The benefit of diastolic augmentation is the effect of increasing diastolic pressure, and thereby increasing coronary blood flow. The beginning of diastole is the perfect time to inflate the balloon- during this time, there is the largest amount of blood in the aorta. As it inflates, the balloon displaces this volume upwards into the aortic root, and downwards into the abdominal aorta and its branches. Beyond this level of understanding are discussions of such exotica as the diastolic filling time index, which - though interesting - is unlikely to yield marks in the CICM Fellowship exam. These matters have never come up in the exam historically, and - given the gradually diminishing role of IABP - they are unlikely to play a significant deciding role in the success or failure of a written Part II SAQ or viva. The time-poor candidate would be well-advised to limit their revision to the content of the grey box below.
In brief, the benefits of the IABP can be summarised as follows:
- The balloon inflates in diastole, displacing aortic blood both into the systemic circulation and into the coronary arteries.
- The balloon deflates before systole, decreasing aortic pressure.
- Diastolic augmentation thus improves coronary blood flow.
- Systolic augmentation thus decreases afterload and LV workload.
As the aortic valve closes in end-systole (this correlates with the dicrotic notch) the IABP balloon inflation pushes blood against the closed valve.
The beginning of diastole is the perfect time to inflate the balloon- during this time, there is the largest amount of blood in the aorta.

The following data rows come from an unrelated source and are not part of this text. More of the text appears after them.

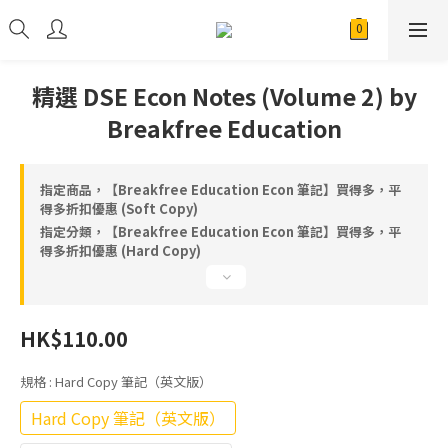
精選 DSE Econ Notes (Volume 2) by
Breakfree Education
指定商品，【Breakfree Education Econ 筆記】買得多，平
得多折扣優惠 (Soft Copy)
指定分類，【Breakfree Education Econ 筆記】買得多，平
得多折扣優惠 (Hard Copy)
HK$110.00
規格
: Hard Copy 筆記（英文版）
Hard Copy 筆記（英文版）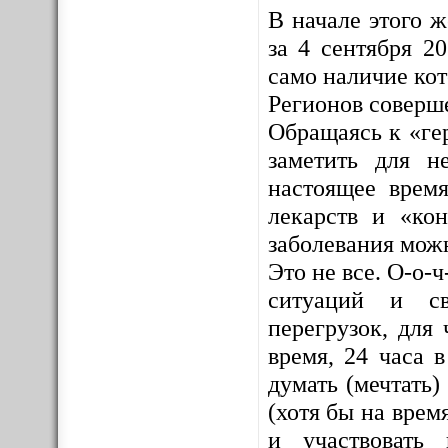
В начале этого 
за 4 сентября 2
само наличие ко
Регионов соверш
Обращаясь к «ге
заметить для н
настоящее врем
лекарств и «кон
заболевания мож
Это не все. О-о-
ситуаций и св
перегрузок, для 
время, 24 часа 
думать (мечтать)
(хотя бы на врем
и участвовать 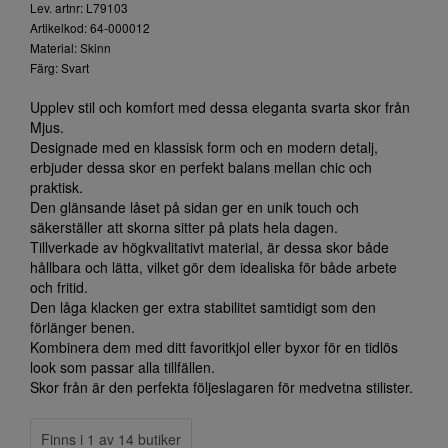
Lev. artnr: L79103
Artikelkod: 64-000012
Material: Skinn
Färg: Svart
Upplev stil och komfort med dessa eleganta svarta skor från
Mjus.
Designade med en klassisk form och en modern detalj,
erbjuder dessa skor en perfekt balans mellan chic och
praktisk.
Den glänsande låset på sidan ger en unik touch och
säkerställer att skorna sitter på plats hela dagen.
Tillverkade av högkvalitativt material, är dessa skor både
hållbara och lätta, vilket gör dem idealiska för både arbete
och fritid.
Den låga klacken ger extra stabilitet samtidigt som den
förlänger benen.
Kombinera dem med ditt favoritkjol eller byxor för en tidlös
look som passar alla tillfällen.
Skor från är den perfekta följeslagaren för medvetna stilister.
Finns i 1 av 14 butiker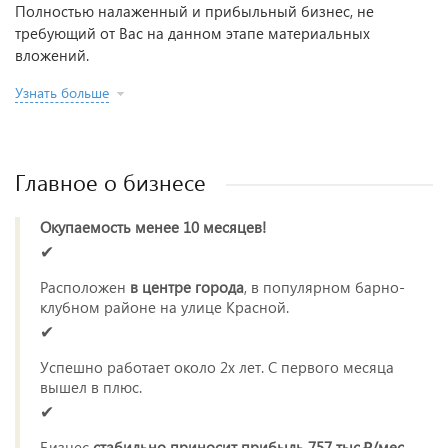
Полностью налаженный и прибыльный бизнес, не
требующий от Вас на данном этапе материальных
вложений.
Узнать больше
Главное о бизнесе
Окупаемость менее 10 месяцев!
✔
Расположен
в центре города
, в популярном барно-
клубном районе на улице Красной.
✔
Успешно работает около 2х лет. С первого месяца
вышел в плюс.
✔
Бизнес
стабильно приносит прибыль 757 тыс.₽/мес.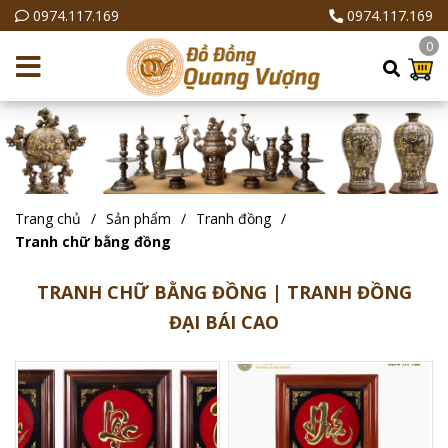
0974.117.169
0974.117.169
0
Trang chủ
Sản phẩm
Tranh đồng
Tranh chữ bằng đồng
TRANH CHỮ BẰNG ĐỒNG | TRANH ĐỒNG
ĐẠI BÁI CAO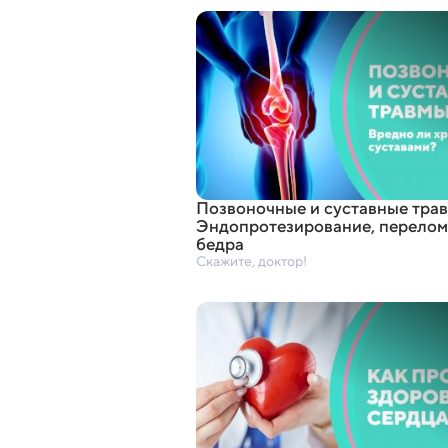
Позвоночные и суставные трав
Эндопротезирование
,
перелом
бедра
Скажите, доктор!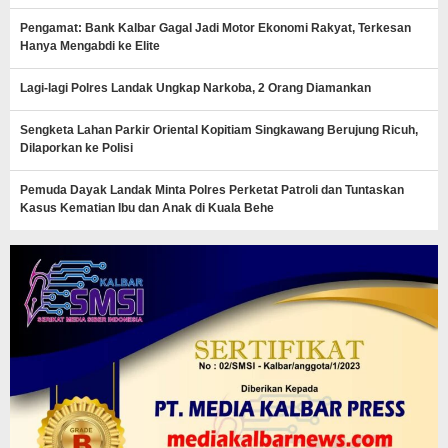
Pengamat: Bank Kalbar Gagal Jadi Motor Ekonomi Rakyat, Terkesan
Hanya Mengabdi ke Elite
Lagi-lagi Polres Landak Ungkap Narkoba, 2 Orang Diamankan
Sengketa Lahan Parkir Oriental Kopitiam Singkawang Berujung Ricuh,
Dilaporkan ke Polisi
Pemuda Dayak Landak Minta Polres Perketat Patroli dan Tuntaskan
Kasus Kematian Ibu dan Anak di Kuala Behe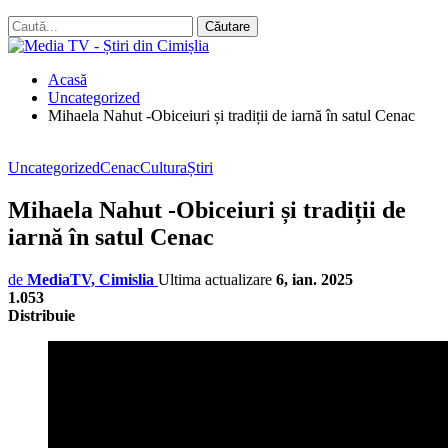
Acasă
Uncategorized
Mihaela Nahut -Obiceiuri și tradiții de iarnă în satul Cenac
Uncategorized
Cenac
Cultura
Știri
Mihaela Nahut -Obiceiuri și tradiții de
iarnă în satul Cenac
de
MediaTV, Cimislia
Ultima actualizare
6, ian. 2025
1.053
Distribuie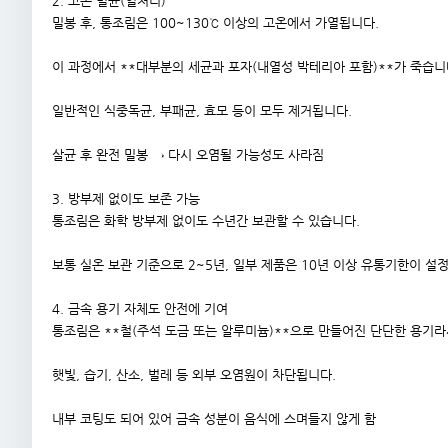
2. 고온 멸균(열처리)
밀봉 후, 통조림은 100~130℃ 이상의 고온에서 가열됩니다.
이 과정에서 **대부분의 세균과 포자(내열성 박테리아 포함)**가 죽습니
일반적인 식중독균, 부패균, 효모 등이 모두 제거됩니다.
살균 후 완전 밀봉 → 다시 오염될 가능성도 사라짐
3. 방부제 없이도 보존 가능
통조림은 화학 방부제 없이도 수년간 보관할 수 있습니다.
보통 실온 보관 기준으로 2~5년, 일부 제품은 10년 이상 유통기한이 설
4. 금속 용기 자체도 안전에 기여
통조림은 **철(주석 도금 또는 알루미늄)**으로 만들어진 단단한 용기라
햇빛, 습기, 산소, 벌레 등 외부 오염원이 차단됩니다.
내부 코팅도 되어 있어 금속 성분이 음식에 스며들지 않게 함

As it inflates, the balloon displaces this volume upwards into the aortic root, and downwards into the abdominal aorta and its branches.
Only a balloon's volume worth of blood is displaced- thus, no more than 60ml; however this is enough for coronary arteries, and in any case, some of the force of the balloon's expansion is stored in the elastic tissues of the aorta, and thus transmitted to the column of blood.
Thus, as the balloon inflates in diastole, it creates a peak of pressure, which is the diastolic augmentation.
By increasing the diastolic pressure, the IABP improves coronary perfusion.
The physiology behind this is fascinating. By increasing the diastolic pressure, the IABP increases the DPTI - the Diastolic Pressure Time Index, a key variable determining myocardial oxygen supply.
The DPTI is crudely the time spent in diastole at a certain pressure. It reflects the time during which the diastolic pressure in the aorta fills the coronary arteries. At least in dogs, this pressure correlates with the driving pressure behind the perfusion of the subendocardium, that tender meaty area which is so susceptible to ischaemia, and which we fret about in our IHD patients.
Now, observe what happens to the mean diastolic filling pressure with diastolic augmentation
Thus, working from the DPTI equation, for any given heart rate and diastolic filling period, an increase in mean diastolic filling pressure will increase DPTI, and thus improve subendocardial perfusion.
So is it actually beneficial to have good diastolic augmentation? And how "augmented" does one need to be to feel some benefit? For example, frequently one finds that people expect the diastolic peak pressure to be above the systolic peak pressure. Is this a sensible thing to wish for?
Well. It would seem that rather than the peak, one ought to focus on the mean diastolic pressure,
at least where coronary arterial perfusion is concerned. The higher the mean diastolic pressure, the greater the flow in the great cardiac vein (and, this implies, the better the perfusion of the left ventricle).
In this small study, the diastolic augmentation for a 40cc balloon resulted in an increase in mean aortic diastolic pressure from an average of 77mmHg to 99mmHg, with a proportional increase in great cardiac vein flow (from 44ml/min to 54ml/min). Of great relevance is the fact that the patients all had 90% proximal LAD stenosis.
Now, this "mean diastolic pressure" concept is somewhat unclear from the authors' own hand; did they measure a series of diastolic pressures and arrive at a statistic mean of the measurements? Or did they instead measure the mean systolic pressure and mean diastolic pressure as separate variables, derived from the aortic waveform?
I would prefer to think it was the latter. My diagram of diastolic augmentation assumes this.
But, this is a digression.
In short, there is experimental evidence that increased diastolic augmentation increases coronary perfusion.
Of course, this is raw untreated physiology.
Whether there is a mortality benefit from this - that is a matter for ongoing debate.